Coming August 2011: The Mid-Century Report, only at centuryon.wordpress.com


Campus Conference celebrates theme of “Snow Day”

April 20, 2011

The Century College Campus Conference was held today, celebrating the many aspects of the theme of “Snow Day!” Students, staff, and faculty were invited to grow personally and academically by staying at home in bed without missing any classes.

Among the most popular breakout sessions:

  • “I think I’ll just go back to sleep”
  • “Maybe some hot chocolate this morning”
  • “It’s a good thing I don’t have class”
  • “NO! It’s freakin’ April!”

The day closed with an ice cream social that featured authentic, freshly prepared snow cones.


Chancellor to offer presidency to Centuryon

April 7, 2011

The Centuryon has learned from highly placed sources in the MnSCU Chancellor’s office that the position of president at Century College will be offered to the Centuryon.

“We should give it [the position] to the Centuryon,” the chancellor is reported to have said. “He, she, it, or they sure know what is best for the college.”

This observation merely reflects long-held opinions of various employees at the college, who are frequently overheard to make observations like, “Let’s see this ‘centuryon’ run things, if they know so much.”

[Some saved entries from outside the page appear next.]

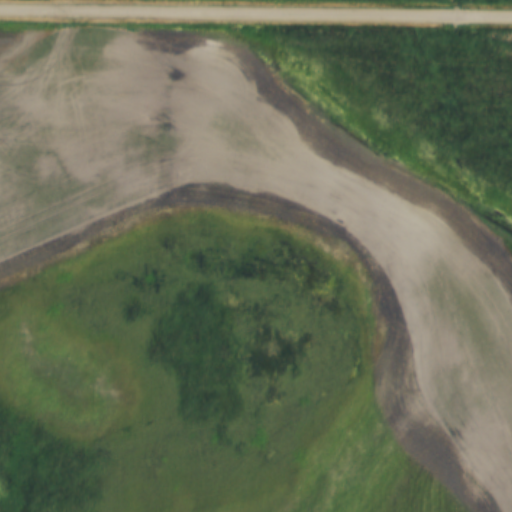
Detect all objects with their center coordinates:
road: (256, 11)
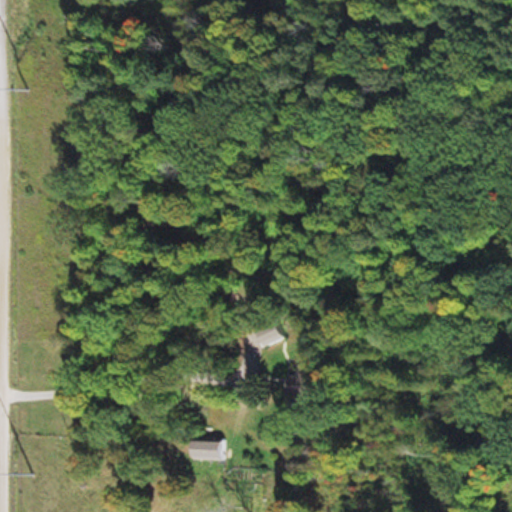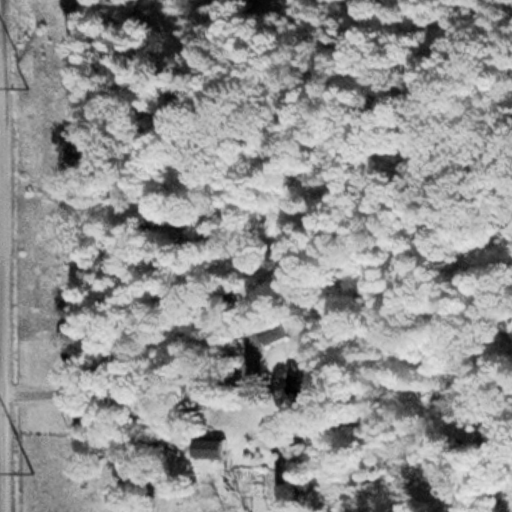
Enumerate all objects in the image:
building: (264, 335)
building: (298, 387)
building: (206, 448)
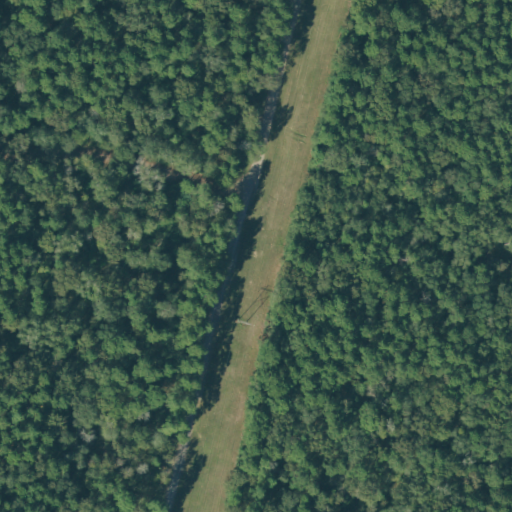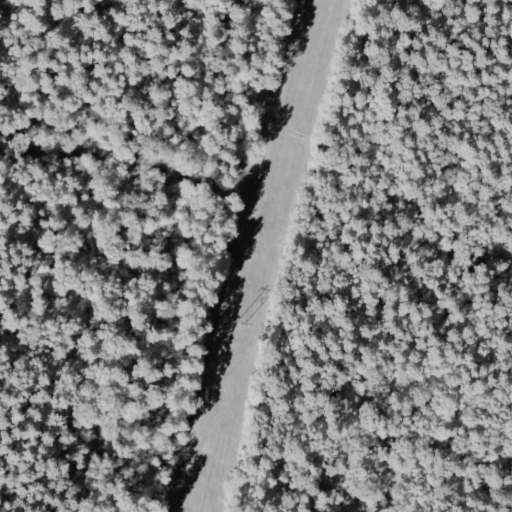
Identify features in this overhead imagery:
road: (126, 160)
road: (234, 255)
power tower: (239, 323)
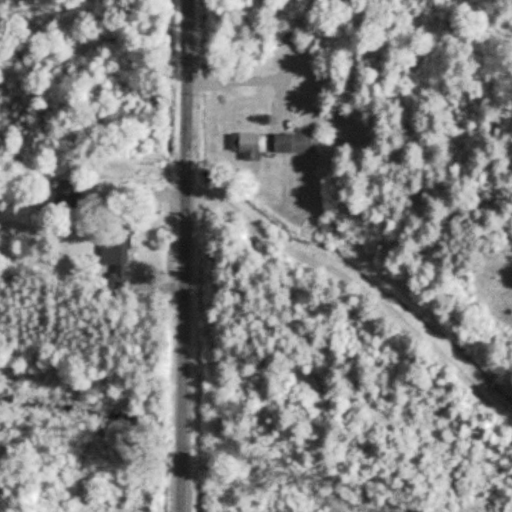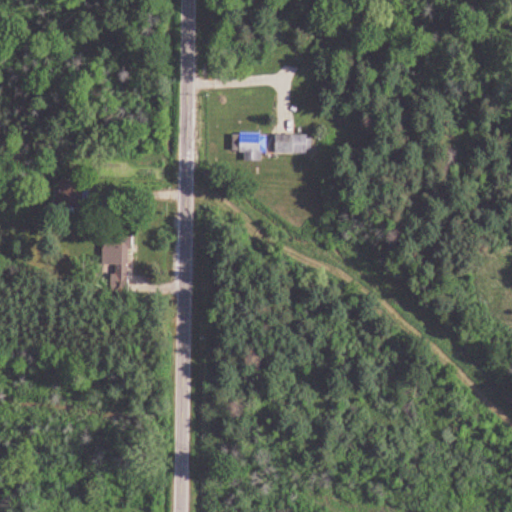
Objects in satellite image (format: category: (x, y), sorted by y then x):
building: (296, 144)
building: (255, 146)
building: (72, 193)
building: (121, 256)
road: (185, 256)
road: (359, 289)
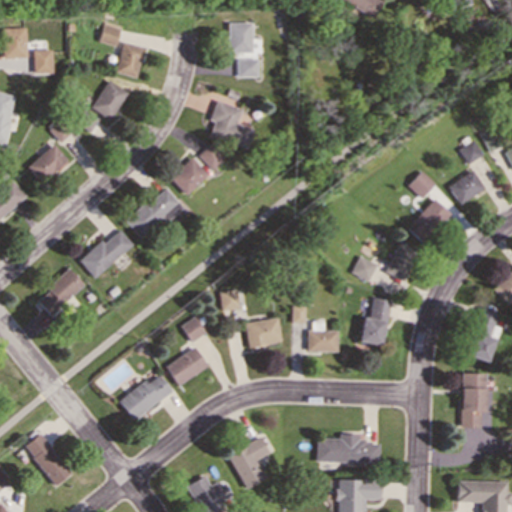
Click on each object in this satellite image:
building: (363, 5)
building: (364, 6)
building: (107, 33)
building: (107, 33)
building: (237, 36)
building: (237, 37)
building: (11, 42)
building: (12, 42)
building: (126, 59)
building: (127, 59)
building: (39, 60)
building: (40, 60)
building: (244, 67)
building: (244, 67)
building: (106, 99)
building: (106, 99)
building: (4, 111)
building: (4, 112)
building: (83, 119)
building: (83, 119)
building: (226, 124)
building: (227, 124)
building: (56, 130)
building: (57, 131)
building: (489, 138)
building: (489, 139)
building: (468, 151)
building: (468, 151)
building: (208, 155)
building: (508, 155)
building: (508, 155)
building: (208, 156)
building: (45, 162)
building: (45, 162)
road: (118, 170)
building: (186, 175)
building: (186, 175)
building: (418, 183)
building: (419, 183)
building: (464, 185)
building: (464, 186)
building: (8, 196)
building: (8, 196)
building: (150, 212)
building: (150, 212)
building: (425, 219)
building: (425, 220)
road: (253, 232)
building: (102, 252)
building: (102, 253)
building: (398, 259)
building: (399, 260)
building: (361, 267)
building: (361, 267)
building: (504, 287)
building: (504, 287)
building: (57, 291)
building: (57, 291)
building: (226, 299)
building: (226, 299)
building: (295, 313)
building: (295, 313)
building: (372, 321)
building: (372, 322)
building: (190, 328)
building: (190, 328)
building: (259, 331)
building: (260, 332)
building: (480, 334)
building: (480, 335)
building: (318, 338)
building: (318, 338)
road: (422, 349)
building: (183, 364)
building: (183, 365)
building: (141, 395)
building: (141, 396)
building: (469, 398)
building: (469, 398)
road: (234, 400)
road: (75, 417)
building: (343, 449)
building: (343, 449)
building: (44, 458)
building: (45, 459)
building: (246, 461)
building: (246, 462)
building: (2, 478)
building: (2, 479)
building: (352, 493)
building: (481, 493)
building: (204, 494)
building: (205, 494)
building: (352, 494)
building: (481, 494)
building: (1, 509)
building: (1, 509)
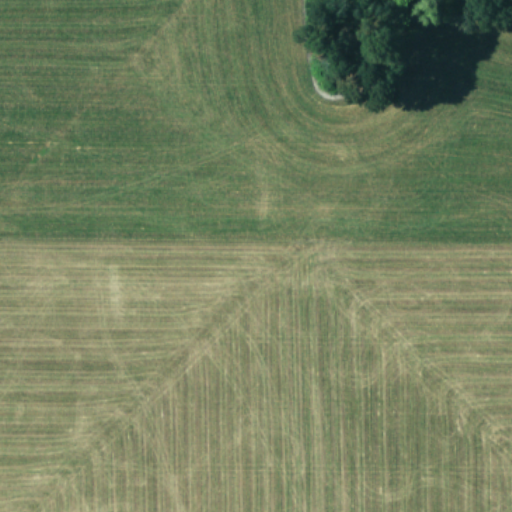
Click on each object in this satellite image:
crop: (251, 266)
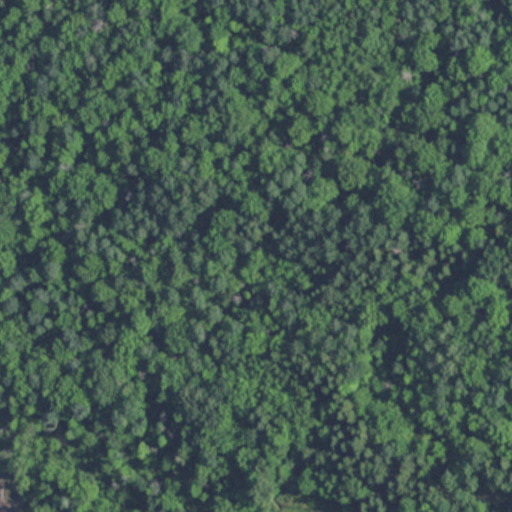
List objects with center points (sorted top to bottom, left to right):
park: (255, 255)
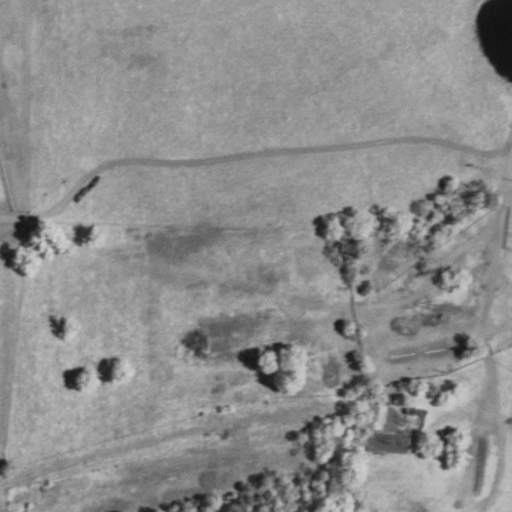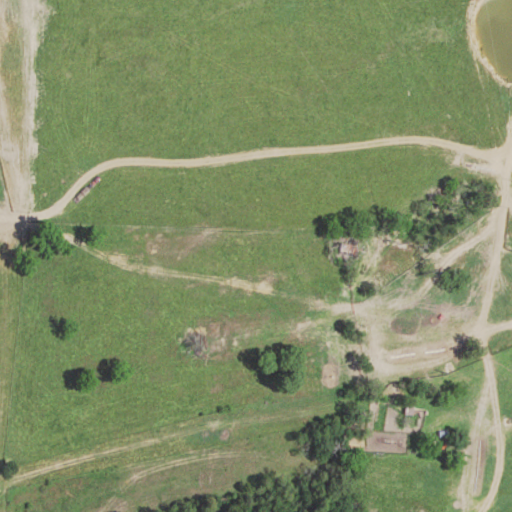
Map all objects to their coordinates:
road: (298, 310)
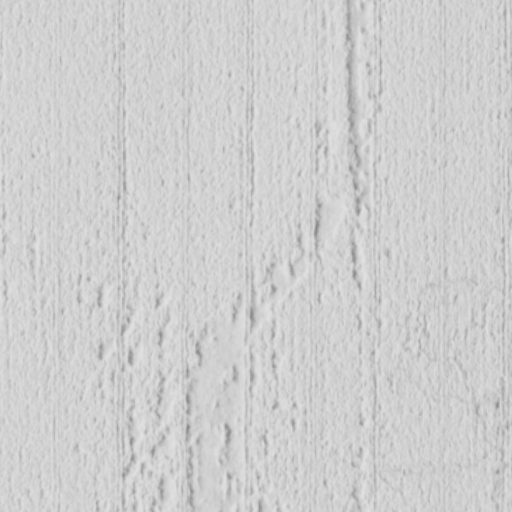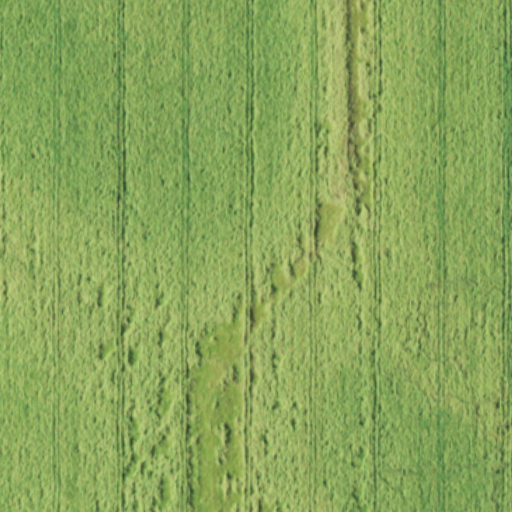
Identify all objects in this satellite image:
crop: (256, 256)
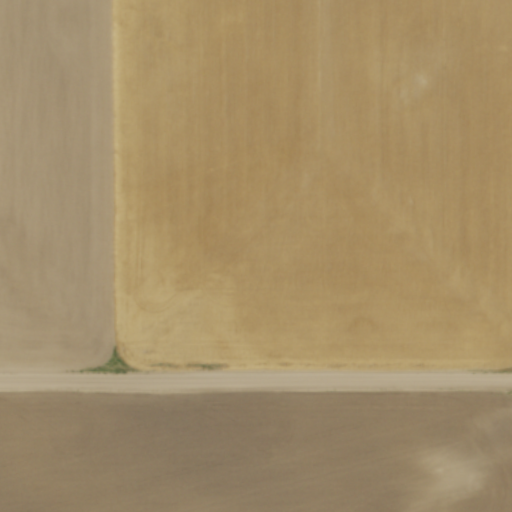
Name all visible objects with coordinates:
crop: (255, 180)
road: (256, 379)
crop: (255, 453)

The Centuryon is pleased at this overdue recognition and thanks the chancellor for the consideration. However, we must reluctantly decline the offer, as the demands of fabricating news stories every three to four weeks demands all of our time. However, as a compromise gesture, we are willing to accept the presidential salary as compensation for our faithful work here.

Somehow, the college will go on, under the leadership of whoever the second choice turns out to be.


Classes today actually elaborate trick question

March 23, 2011

Today’s winter storm and difficult driving conditions were actually arranged as part of an elaborate test of critical thinking skills by the Century College general education assessment committee, the college announced today. The committee arranged for the Twin Cities area to be blanketed by sleet, ice, and snow in order to create difficult and potentially dangerous driving conditions as a test of whether Century students were learning to think critically.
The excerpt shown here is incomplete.